On Christmas Eve 1889, Parnell was publicly served with papers naming him in a divorce case. Since 1880, he had been having a relationship with Katharine O’Shea, the well-connected English wife of one of his own MPs: when in England, Parnell had lived with O’Shea and in the course of these nine years had fathered three children with her. Throughout this period the O’Sheas had lived separate lives; it is evident t
hat Captain William O’Shea had used his wife’s circumstances to further his own political career; and clear too that, in political circles, the Parnell–O’Shea relationship was common knowledge. Now that the facts were public knowledge, however, the situation became a scandal with the potential to rock politics to its core. Gladstone had himself used Katharine O’Shea as an intermediary in the past – but now he let it be known that he would resign the leadership of the Liberal Party if Parnell was not removed from his post. Gladstone, indeed, had little option in this matter: his own political base would melt beneath him if he did not take a moral stand on the issue. Thus the Irish party faced a stark choice: to support Parnell and abandon the imminent prospect of Home Rule – or abandon Parnell himself, their ‘uncrowned King’.
The matter was to be decided in a series of meetings in Committee Room 15 in the Palace of Westminster, beginning on 1 December 1890. At stake was whether Parnell could pull off the biggest coup of his career. For six days he defended himself: ‘My position,’ he told his critics, ‘has been granted to me, not because I am the mere leader of the parliamentary party, but because I am the leader of the Irish nation.’7 Yet Parnell could not now depend on the support of his party. This was in part as a result of his own temperament: he had always held himself aloof from his supporters; and had instead run the organization as he saw fit. In his dealings with colleagues, he tended to be dictatorial and not infrequently arrogant; and party candidates – selection processes notwithstanding – tended to be hand-picked by Parnell himself.

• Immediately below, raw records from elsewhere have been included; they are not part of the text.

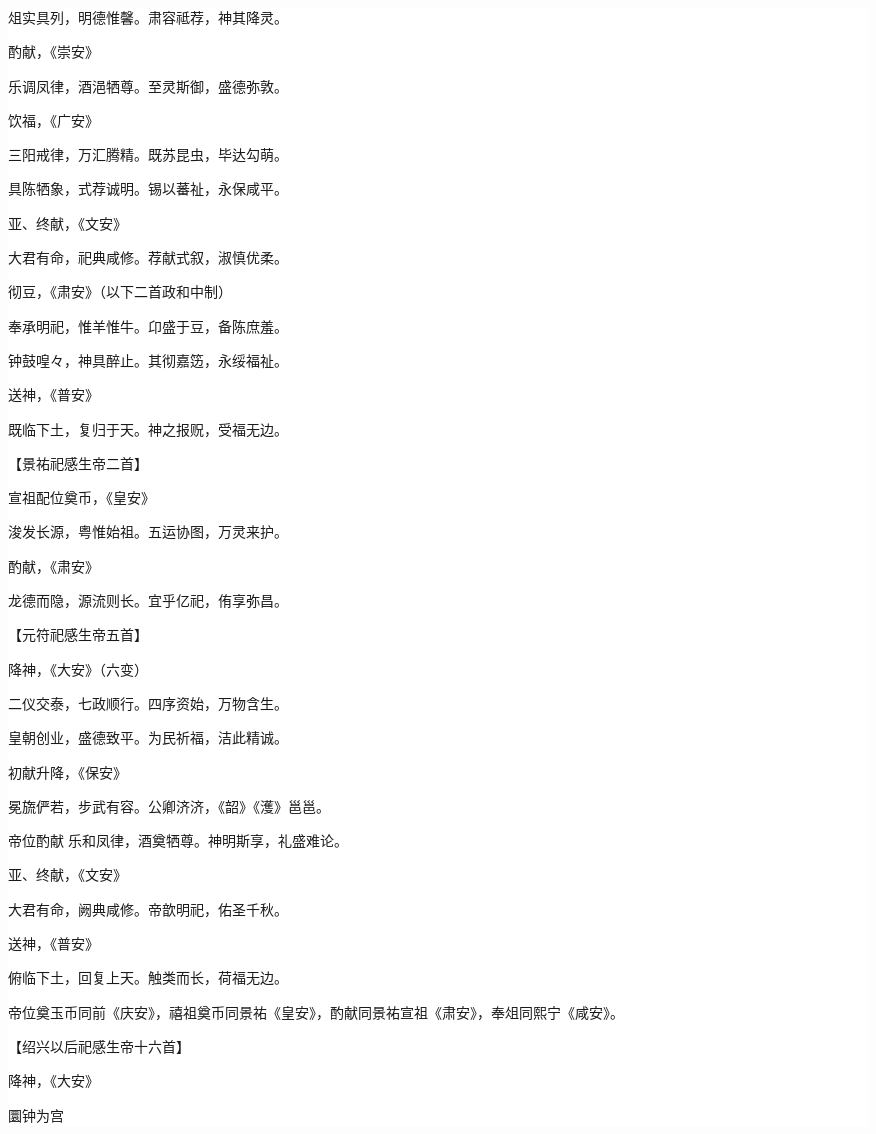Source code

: 俎实具列，明德惟馨。肃容祗荐，神其降灵。

酌献，《崇安》

乐调凤律，酒浥牺尊。至灵斯御，盛德弥敦。

饮福，《广安》

三阳戒律，万汇腾精。既苏昆虫，毕达勾萌。

具陈牺象，式荐诚明。锡以蕃祉，永保咸平。

亚、终献，《文安》

大君有命，祀典咸修。荐献式叙，淑慎优柔。

彻豆，《肃安》（以下二首政和中制）

奉承明祀，惟羊惟牛。卬盛于豆，备陈庶羞。

钟鼓喤々，神具醉止。其彻嘉笾，永绥福祉。

送神，《普安》

既临下土，复归于天。神之报贶，受福无边。

【景祐祀感生帝二首】

宣祖配位奠币，《皇安》

浚发长源，粤惟始祖。五运协图，万灵来护。

酌献，《肃安》

龙德而隐，源流则长。宜乎亿祀，侑享弥昌。

【元符祀感生帝五首】

降神，《大安》（六变）

二仪交泰，七政顺行。四序资始，万物含生。

皇朝创业，盛德致平。为民祈福，洁此精诚。

初献升降，《保安》

冕旒俨若，步武有容。公卿济济，《韶》《濩》邕邕。

帝位酌献 乐和凤律，酒奠牺尊。神明斯享，礼盛难论。

亚、终献，《文安》

大君有命，阙典咸修。帝歆明祀，佑圣千秋。

送神，《普安》

俯临下土，回复上天。触类而长，荷福无边。

帝位奠玉币同前《庆安》，禧祖奠币同景祐《皇安》，酌献同景祐宣祖《肃安》，奉俎同熙宁《咸安》。

【绍兴以后祀感生帝十六首】

降神，《大安》

圜钟为宫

In the course of that long year, moreover, the details of Parnell’s relationship with Katharine O’Shea had been raked over and his political enemies had taken the opportunity to smear his reputation. Socially conservative Ireland had watched in shock and dismay as the drama unfolded – and it was evident that Parnell’s political fate was sealed, not least because on 3 December the country’s Catholic bishops issued a statement condemning him. The long series of meetings ended in an apparent lack of conclusion: the anti-Parnell faction – the majority – withdrew from proceedings, an act that spelled the end of his leadership of the party.